**Task instructions**
Please copy each of the following rows, keeping every line and character unchanged.

-- begin --

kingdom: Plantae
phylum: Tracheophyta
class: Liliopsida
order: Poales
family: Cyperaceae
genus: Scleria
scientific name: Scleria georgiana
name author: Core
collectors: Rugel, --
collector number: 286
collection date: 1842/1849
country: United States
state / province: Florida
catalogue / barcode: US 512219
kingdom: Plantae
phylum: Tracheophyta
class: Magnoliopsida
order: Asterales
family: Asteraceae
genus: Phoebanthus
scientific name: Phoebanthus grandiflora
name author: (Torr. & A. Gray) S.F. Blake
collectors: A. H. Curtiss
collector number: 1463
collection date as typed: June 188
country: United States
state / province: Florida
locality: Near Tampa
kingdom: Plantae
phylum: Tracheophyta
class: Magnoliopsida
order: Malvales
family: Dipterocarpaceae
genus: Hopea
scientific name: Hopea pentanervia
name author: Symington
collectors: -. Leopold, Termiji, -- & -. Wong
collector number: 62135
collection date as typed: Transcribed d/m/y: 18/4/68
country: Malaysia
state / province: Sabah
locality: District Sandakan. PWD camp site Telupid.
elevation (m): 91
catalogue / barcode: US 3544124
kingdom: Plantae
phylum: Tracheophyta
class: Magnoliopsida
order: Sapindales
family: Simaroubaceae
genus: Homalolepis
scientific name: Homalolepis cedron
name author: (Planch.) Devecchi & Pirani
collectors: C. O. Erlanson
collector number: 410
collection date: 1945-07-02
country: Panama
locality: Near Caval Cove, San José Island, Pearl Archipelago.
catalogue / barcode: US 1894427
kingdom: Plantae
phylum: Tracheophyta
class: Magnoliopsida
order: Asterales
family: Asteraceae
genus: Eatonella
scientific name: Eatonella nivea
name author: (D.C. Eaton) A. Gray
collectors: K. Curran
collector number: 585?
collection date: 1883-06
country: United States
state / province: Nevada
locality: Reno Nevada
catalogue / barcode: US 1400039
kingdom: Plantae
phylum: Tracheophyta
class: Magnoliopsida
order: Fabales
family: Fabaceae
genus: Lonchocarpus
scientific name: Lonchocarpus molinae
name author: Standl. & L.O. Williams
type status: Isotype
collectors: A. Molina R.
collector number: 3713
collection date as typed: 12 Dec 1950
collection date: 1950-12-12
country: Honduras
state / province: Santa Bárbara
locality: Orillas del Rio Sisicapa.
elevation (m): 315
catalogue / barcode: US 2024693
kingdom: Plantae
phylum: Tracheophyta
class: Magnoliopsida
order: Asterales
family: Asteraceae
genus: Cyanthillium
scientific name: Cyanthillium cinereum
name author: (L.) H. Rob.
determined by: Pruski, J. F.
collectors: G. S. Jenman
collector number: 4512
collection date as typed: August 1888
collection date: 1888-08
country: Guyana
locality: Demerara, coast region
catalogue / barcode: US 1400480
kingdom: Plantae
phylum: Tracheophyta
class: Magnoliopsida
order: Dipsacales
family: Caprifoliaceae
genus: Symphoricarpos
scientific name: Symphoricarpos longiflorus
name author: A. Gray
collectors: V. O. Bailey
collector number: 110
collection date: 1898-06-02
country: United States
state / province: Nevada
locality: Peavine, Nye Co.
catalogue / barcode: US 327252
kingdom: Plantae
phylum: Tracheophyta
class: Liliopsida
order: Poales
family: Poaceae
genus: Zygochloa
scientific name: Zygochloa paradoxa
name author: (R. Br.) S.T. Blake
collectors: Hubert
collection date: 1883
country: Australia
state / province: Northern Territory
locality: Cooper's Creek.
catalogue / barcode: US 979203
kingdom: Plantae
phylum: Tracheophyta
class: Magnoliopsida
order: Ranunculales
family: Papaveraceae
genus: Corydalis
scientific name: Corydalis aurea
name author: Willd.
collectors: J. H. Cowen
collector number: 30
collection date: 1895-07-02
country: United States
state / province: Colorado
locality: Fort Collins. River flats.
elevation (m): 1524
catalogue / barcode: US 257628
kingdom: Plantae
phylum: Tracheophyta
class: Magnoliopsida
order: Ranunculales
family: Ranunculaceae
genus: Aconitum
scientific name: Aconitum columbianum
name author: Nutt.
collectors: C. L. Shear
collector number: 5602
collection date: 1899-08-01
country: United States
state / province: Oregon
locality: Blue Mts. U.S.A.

-- end --

**Response**
kingdom: Plantae
phylum: Tracheophyta
class: Liliopsida
order: Poales
family: Cyperaceae
genus: Scleria
scientific name: Scleria georgiana
name author: Core
collectors: Rugel, --
collector number: 286
collection date: 1842/1849
country: United States
state / province: Florida
catalogue / barcode: US 512219
kingdom: Plantae
phylum: Tracheophyta
class: Magnoliopsida
order: Asterales
family: Asteraceae
genus: Phoebanthus
scientific name: Phoebanthus grandiflora
name author: (Torr. & A. Gray) S.F. Blake
collectors: A. H. Curtiss
collector number: 1463
collection date as typed: June 188
country: United States
state / province: Florida
locality: Near Tampa
kingdom: Plantae
phylum: Tracheophyta
class: Magnoliopsida
order: Malvales
family: Dipterocarpaceae
genus: Hopea
scientific name: Hopea pentanervia
name author: Symington
collectors: -. Leopold, Termiji, -- & -. Wong
collector number: 62135
collection date as typed: Transcribed d/m/y: 18/4/68
country: Malaysia
state / province: Sabah
locality: District Sandakan. PWD camp site Telupid.
elevation (m): 91
catalogue / barcode: US 3544124
kingdom: Plantae
phylum: Tracheophyta
class: Magnoliopsida
order: Sapindales
family: Simaroubaceae
genus: Homalolepis
scientific name: Homalolepis cedron
name author: (Planch.) Devecchi & Pirani
collectors: C. O. Erlanson
collector number: 410
collection date: 1945-07-02
country: Panama
locality: Near Caval Cove, San José Island, Pearl Archipelago.
catalogue / barcode: US 1894427
kingdom: Plantae
phylum: Tracheophyta
class: Magnoliopsida
order: Asterales
family: Asteraceae
genus: Eatonella
scientific name: Eatonella nivea
name author: (D.C. Eaton) A. Gray
collectors: K. Curran
collector number: 585?
collection date: 1883-06
country: United States
state / province: Nevada
locality: Reno Nevada
catalogue / barcode: US 1400039
kingdom: Plantae
phylum: Tracheophyta
class: Magnoliopsida
order: Fabales
family: Fabaceae
genus: Lonchocarpus
scientific name: Lonchocarpus molinae
name author: Standl. & L.O. Williams
type status: Isotype
collectors: A. Molina R.
collector number: 3713
collection date as typed: 12 Dec 1950
collection date: 1950-12-12
country: Honduras
state / province: Santa Bárbara
locality: Orillas del Rio Sisicapa.
elevation (m): 315
catalogue / barcode: US 2024693
kingdom: Plantae
phylum: Tracheophyta
class: Magnoliopsida
order: Asterales
family: Asteraceae
genus: Cyanthillium
scientific name: Cyanthillium cinereum
name author: (L.) H. Rob.
determined by: Pruski, J. F.
collectors: G. S. Jenman
collector number: 4512
collection date as typed: August 1888
collection date: 1888-08
country: Guyana
locality: Demerara, coast region
catalogue / barcode: US 1400480
kingdom: Plantae
phylum: Tracheophyta
class: Magnoliopsida
order: Dipsacales
family: Caprifoliaceae
genus: Symphoricarpos
scientific name: Symphoricarpos longiflorus
name author: A. Gray
collectors: V. O. Bailey
collector number: 110
collection date: 1898-06-02
country: United States
state / province: Nevada
locality: Peavine, Nye Co.
catalogue / barcode: US 327252
kingdom: Plantae
phylum: Tracheophyta
class: Liliopsida
order: Poales
family: Poaceae
genus: Zygochloa
scientific name: Zygochloa paradoxa
name author: (R. Br.) S.T. Blake
collectors: Hubert
collection date: 1883
country: Australia
state / province: Northern Territory
locality: Cooper's Creek.
catalogue / barcode: US 979203
kingdom: Plantae
phylum: Tracheophyta
class: Magnoliopsida
order: Ranunculales
family: Papaveraceae
genus: Corydalis
scientific name: Corydalis aurea
name author: Willd.
collectors: J. H. Cowen
collector number: 30
collection date: 1895-07-02
country: United States
state / province: Colorado
locality: Fort Collins. River flats.
elevation (m): 1524
catalogue / barcode: US 257628
kingdom: Plantae
phylum: Tracheophyta
class: Magnoliopsida
order: Ranunculales
family: Ranunculaceae
genus: Aconitum
scientific name: Aconitum columbianum
name author: Nutt.
collectors: C. L. Shear
collector number: 5602
collection date: 1899-08-01
country: United States
state / province: Oregon
locality: Blue Mts. U.S.A.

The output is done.